The attorneys sued, and they sued the blogger, and his party-employer, Cisco.

Obviously we don't know what happened, but the point isn't so much as whether there was a conspiracy, but the impact of making potentially defamatory statements on the Internet. There is a thought out there that you can't be sued for what you say in a blog or in a comment, and that posting anonymously will protect the speaker. Neither is true. The law applies to the Internet, just like everywhere else. And while this anonymous blogger outed himself, any attorney worth his salt, armed with a few subpoenas, can track a web posting back to its author - or at least the computer that the posting was made from.

Forewarned is forearmed.

Law.com - Patent Attorneys Sue Cisco and Blogging In-House Lawyer for Defamation

Friday, March 14, 2008

Bear Stearns Bail Out

This may be the end of the line for Bear Stearns. The hugely independent, and well respected broker-dealer may not be able to survive its subprime problems, according to the New York Times. JPMorgan has stepped in with short term financing to solve the immediate problem, but immediate means 28 days. Hardly a long term solution.

Bear is fighting rumors pretty hard, and it appears that this might simply be a run on the bank, without true substance. But with the stock down 50% today alone, it is certainly looking bleak.

We wish Bear Stearns well, it has contributed greatly to our country's financial markets over the decades, and hope that they do in fact survive.

Monday, March 10, 2008

Spitzer Is Linked to Prostitution Ring - New York Times

The New York Times is reporting that New York Governor Elliot Spitzer has been caught on a wire tap confirming plans to have a prostitute meet him in Washington where he had reserved a hotel room. This reportedly occurred on February 13 of this year.

I was never impressed with Mr. Spitzer when he was the Attorney General of New York, as he always appeared to be more impressed with his press than his results. He was a self-righteous, arrogant and overly impressed with himself prosecutor, and I thought the people of the great state of New York made a huge mistake when they elected him governor.

He barged into areas that he should not have been, he tossed a potential monkey wrench into the securities regulatory scheme and in reality, did nothing to help the industry or potential investors. Even his record research settlement with Wall Street did nothing to help investors - a pittance went to investors, if it ever got distributed at all. A big piece when to the various attorneys general around the country.

I am certainly less impressed now. If this story is true, Mr. Do-gooder, Mr. White Knight, Mr. Over-the-Top, is nothing but a common John - well, not so common, since he allegedly got a prostitute to travel to Washington to meet him.

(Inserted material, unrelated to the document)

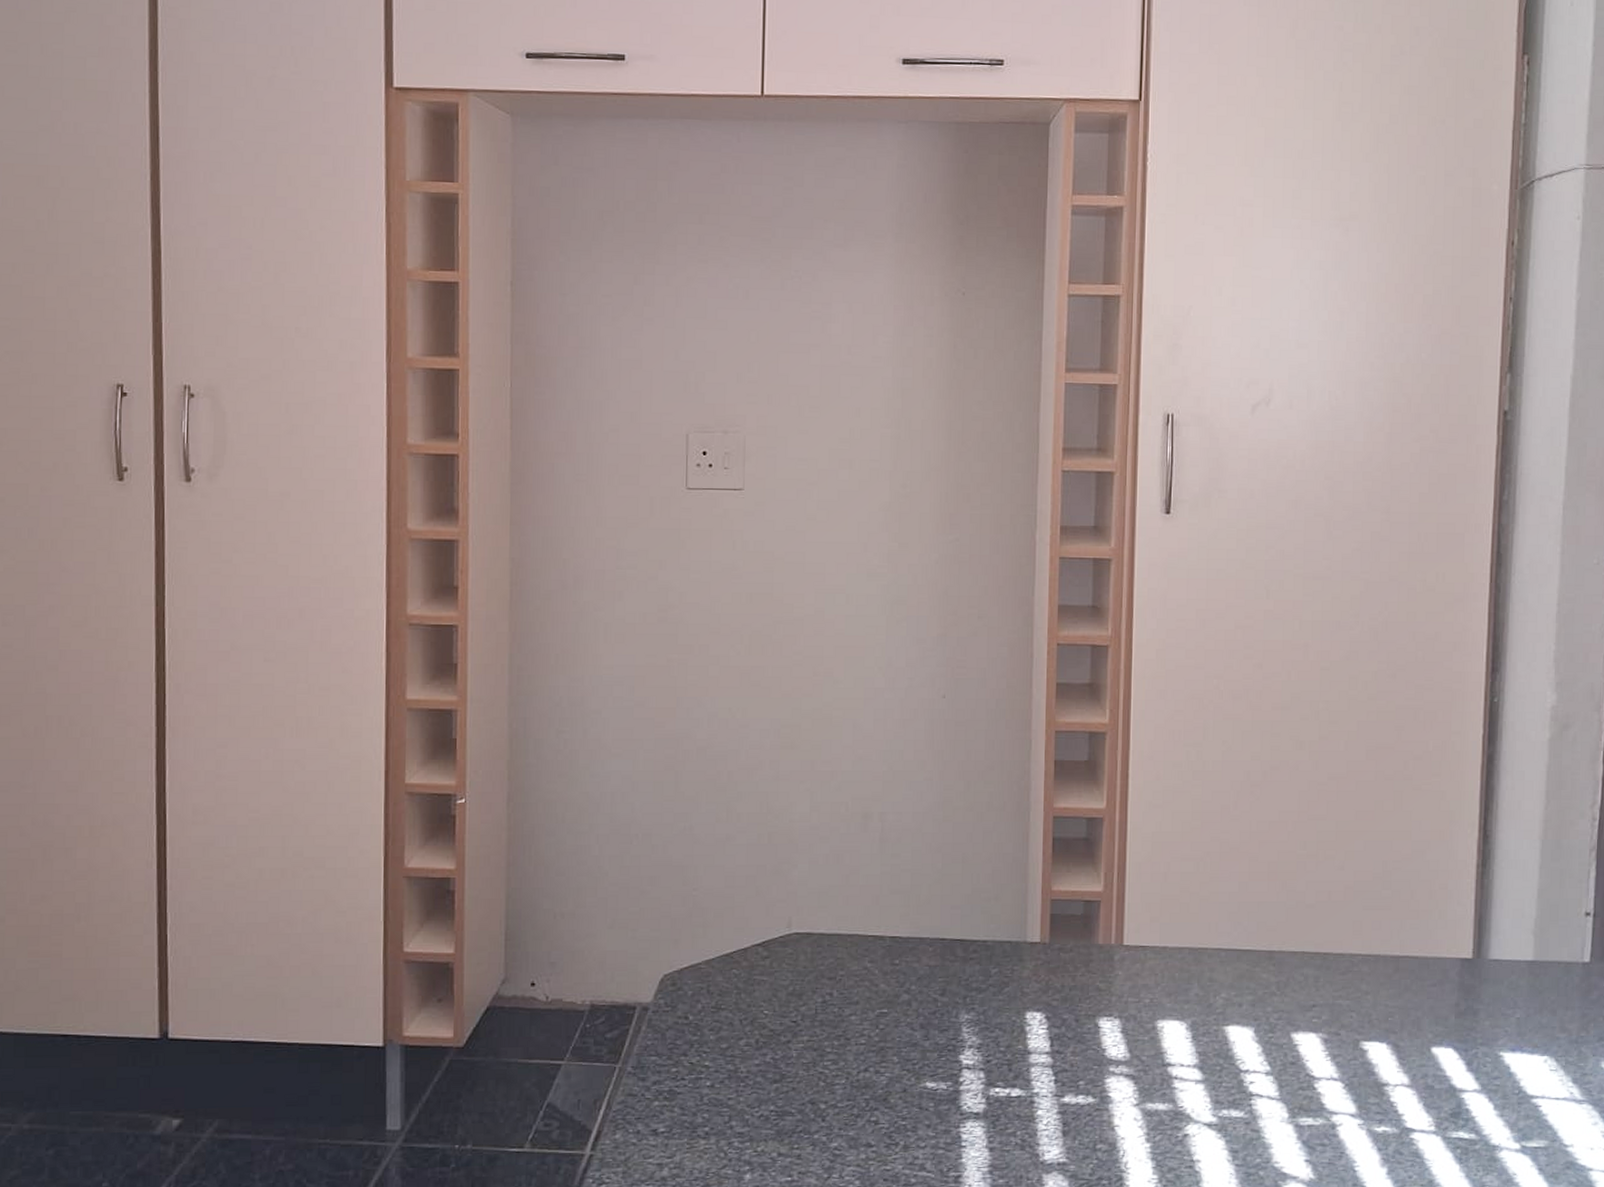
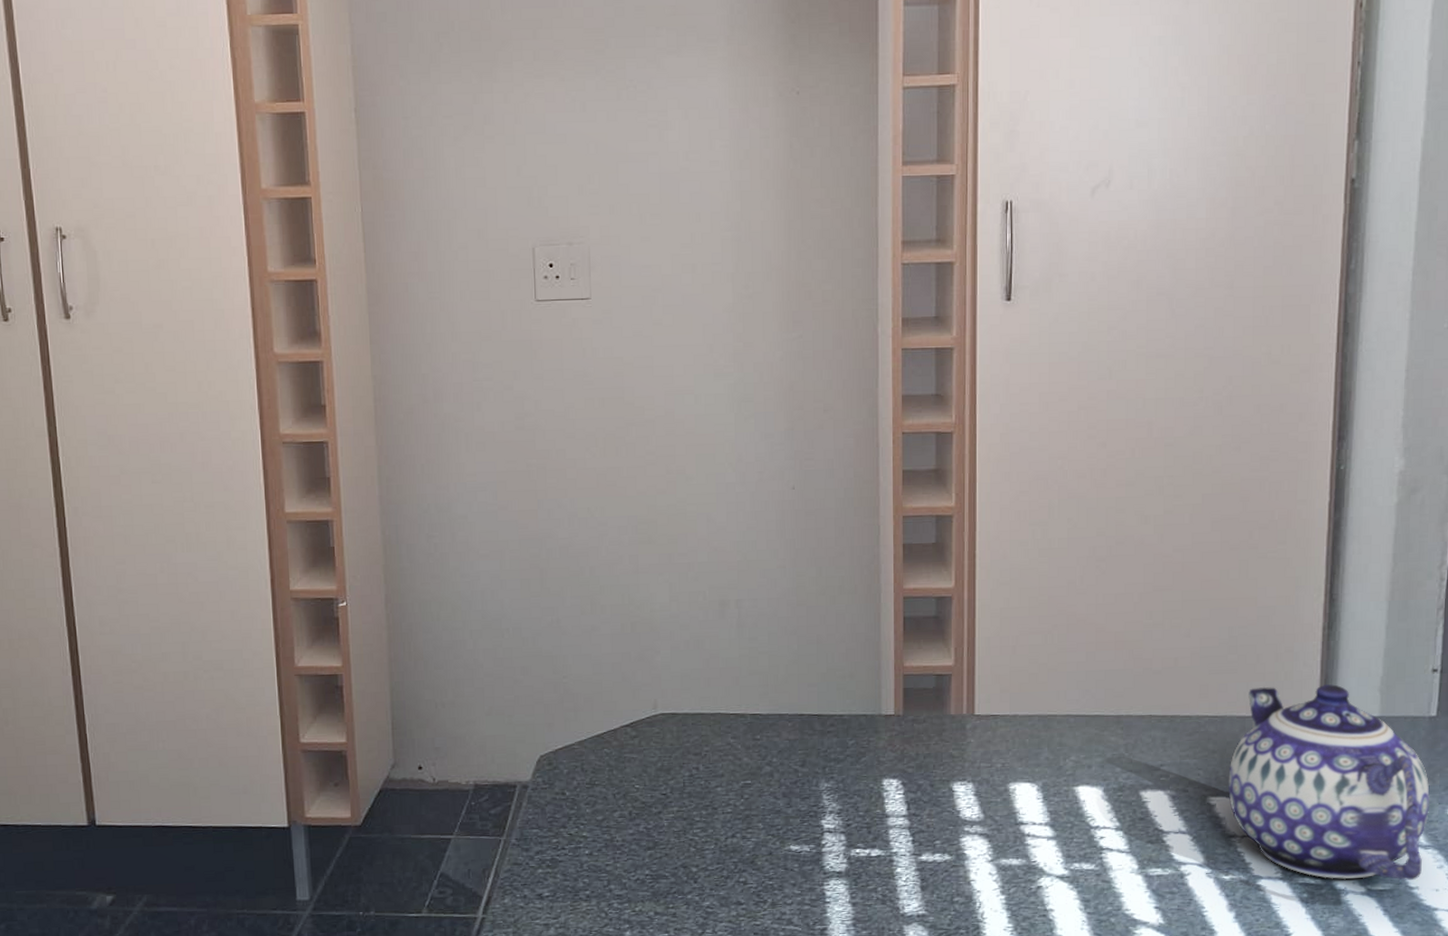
teapot: none [1381,924,1585,1138] -> present [1228,683,1431,881]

What a piece of work. And when caught, he holds a press conference and calls his conduct "an obligation to his family." I always thought that paying a prostitute was a crime, putting aside of course, your obligation to your wife to be faithful, and your obligation to your constitutants to obey the law.

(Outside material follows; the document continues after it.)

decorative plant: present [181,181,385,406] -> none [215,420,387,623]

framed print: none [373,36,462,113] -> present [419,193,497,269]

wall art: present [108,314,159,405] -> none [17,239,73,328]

Nothing but another piece of garbage politician. Nothing more.

UPDATE - His political foes are having a field day, calling for his resignation

Saturday, March 8, 2008

Another Back-Dating Scandal on the Horizon?

I just stumbled upon this article today. (I literally stumbled upon it, and if you haven't tried stumbleupon, you are missing out on great web sites, and one of the best time-wasters invented by modern man).

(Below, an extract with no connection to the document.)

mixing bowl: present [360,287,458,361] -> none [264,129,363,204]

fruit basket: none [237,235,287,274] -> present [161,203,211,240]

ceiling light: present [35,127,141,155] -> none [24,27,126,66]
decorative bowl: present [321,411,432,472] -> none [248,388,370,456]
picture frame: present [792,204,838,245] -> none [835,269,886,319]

The article at portfolio.com discusses a study that found that CEOs of public companies apparently have an uncanny ability to time their stock donations so as to increase the value of that donation. And, they are making the donation to their family charitable foundation.

That is all well and good, and while we can debate the concept of giving billionaires yet another way of avoiding paying taxes, there is nothing illegal about making this donation. However, it is a problem if they making the donation shortly before a significant price decline, in possession of material inside information. Now the article maintains that using inside information to time a charitable donation is not illegal. I am not so sure that this is true (think of the now-quaint requirement of 10b-5 - "in connection with the purchase or sale of a security) - but there is an argument that a donation is not a purchase or a sale, and therefore the anti-fraud provisions of the Act does not apply.

Assuming this is actually the case, there is a huge loophole here. CEO knows his stock is going to tank because of bad earnings, CEO donates a million dollars in stock to his own family's charitable foundation, and gets a million dollar tax deduction, on for donating stock that, a week later, after the news, is worth significantly less.

That hardly seems to be just or equitable. But then we get to the next part of the article...it appears that these CEOs are backdating their donation dates! Well, that is just perfect. Take an inequitable tax loophole, and then backdate your donation date to avoid the loss on your stock!

Now THAT sounds illegal, and if the article is correct, we have a yet another scandal brewing.

Friday, March 7, 2008

Unregistered BD Defrauds Day Traders

I am often asked by prospective clients for ways to avoid registration as a broker-dealer. But here is one response that I did not consider - just ignore the registration rules and statutes!

The SEC has announced that it obtained an emergency court order against an unregistered securities day-trading firm in La Jolla, Calif.

Not only was the firm operating as an unregistered broker-dealer, it was defrauding the day traders who traded their own equity through the firm. Offering leverage rations of up to 20:1, the firm was diverting the traders' equity to pay losses by other traders,

According to the SEC, the defendants enticed traders with services unavailable at a registered broker-dealer. As alleged in the complaint, they allowed traders to day-trade without meeting the $25,000 minimum equity requirement under FINRA regulations for such trading. The SEC's complaint also alleges that Tuco received transaction-based compensation for its members' trading, and Tuco's traders conducted substantial day-trading through Tuco's brokerage accounts both in dollar amounts and number of trades. As a result, the firm and its owner earned substantial commissions on the trading as the registered representative for the Tuco principal accounts at the registered broker-dealer.

I guess the thought is that if you are going to violate the federal securities fraud statutes, you might as well go all the way and violate the registration statutes also.

No word on potential liability for the BDs who opened the accounts and permitted the trading.

Thursday, March 6, 2008

Test Taking Scandal at State Farm

Really. Are the continuing ed requirements so onerous that insurance salesman have to get someone to take the tests for them? FINRA fined and suspended 16 current and former registered representatives of State Farm VP Management Corp. of Bloomington, IL, for misconduct involving FINRA's Continuing Education requirements for registered representatives.

According to the press release, nine of the sanctioned representatives were supervisors who directed or allowed subordinates to take State Farm's "Firm Element" proficiency test for them. One was a supervisor who directed a subordinate to take the test for other registered representatives. Six of the sanctioned representatives completed the Firm Element test for their superiors.

To State Farm's credit, the press release makes it a point to state that the representatives engaged in this misconduct without any authorization from State Farm. State Farm reported the misconduct to FINRA after uncovering test-taking irregularities in one of its regions and conducting a preliminary investigation. State Farm then expanded its internal investigation nationwide and provided FINRA with its findings.

Of course, if it was a small BD involved, the president of the BD would have been suspended, the firm fined and sanctioned for inadequate supervisory procedures. Guaranteed.


The individual representatives received fines ranging from $5,000 to $10,000 and suspensions ranging from 30 days to six months. One representative also was barred as a principal. State Farm VP Management Corp. is engaged in the business of selling mutual funds and variable products.